The evidence for the biological approach seems quite strong. There is a few outstanding issues that need to be looked at. For example almost all of the above studies use male participants. This creates an issue as whether they can be used with women. The samples are also very small in most cases. The main problem that can be observed in all the studies in this area is whether the biological processes cause the addiction of the addiction it’s self, causes these biological processes.
So as can be seen the medical/disease model and the biological model are both very similar but can be separated in the way that the biological model believes that pathological gambling can be treated with certain drugs.

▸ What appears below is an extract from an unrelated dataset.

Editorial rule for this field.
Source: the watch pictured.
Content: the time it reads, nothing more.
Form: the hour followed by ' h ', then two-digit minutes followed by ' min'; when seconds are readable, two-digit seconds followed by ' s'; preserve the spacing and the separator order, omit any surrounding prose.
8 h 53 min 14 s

So far all models, with the exception of psychodynamic, have been based on biological internal processes. The cognitive social learning and behavioural theories are based on external and behavioural processes. The learning theories suggest that gambling is a learned behaviour that has resulted from both operant and classical conditioning. According to the behavioural view point there are a mixture of different positive reinforcement these are, the amount of money that is won (Moran, 1979), excitement gained (Brown, 1986). Obviously there are also negative reinforcement, namely the escapism that gambling can produce (Diskin, 1997). Some how though theses models don’t seem complete. They can not explain punishments, like the cost of gambling, as discouraging to the gambler, which using a classic behavioural model it would be.
Despite this, studies into using behavioural theories of addiction as treatment have been very successful.
Behavioral treatment studies have, however, provided some of the most comprehensive treatment literature on PG. Treatments based on learning principles (i.e., behavior modification) have involved aversion therapy using physical or imaginal stimuli (Barker; Barker and Goorney), controlled gambling/behavioral counseling (Dickerson & Weeks, 1979), positive reinforcement of gambling abstinence, paradoxical intention (Victor & Krug, 1967), covert sensitization (Bannister and Cotler), and imaginal desensitization (McConaghy, Armstrong, Blaszczynski, & Allcock, 1983). These have been administered singularly or in combination. However, due to methodological shortcomings in such studies, it is difficult to assess how effective these treatments are. Most of these treatment studies have small sample sizes and limited follow-up periods. They have unspecified or poorly operationalized dependent variables/criteria for successful outcome or treatment objectives (Allcock, 1986). Also, there is usually a lack of controlled comparisons of one treatment with another or with a placebo procedure, or combinations of several techniques are used concurrently so that identification of the active component is impossible (Blaszczynski & Silove, 1995).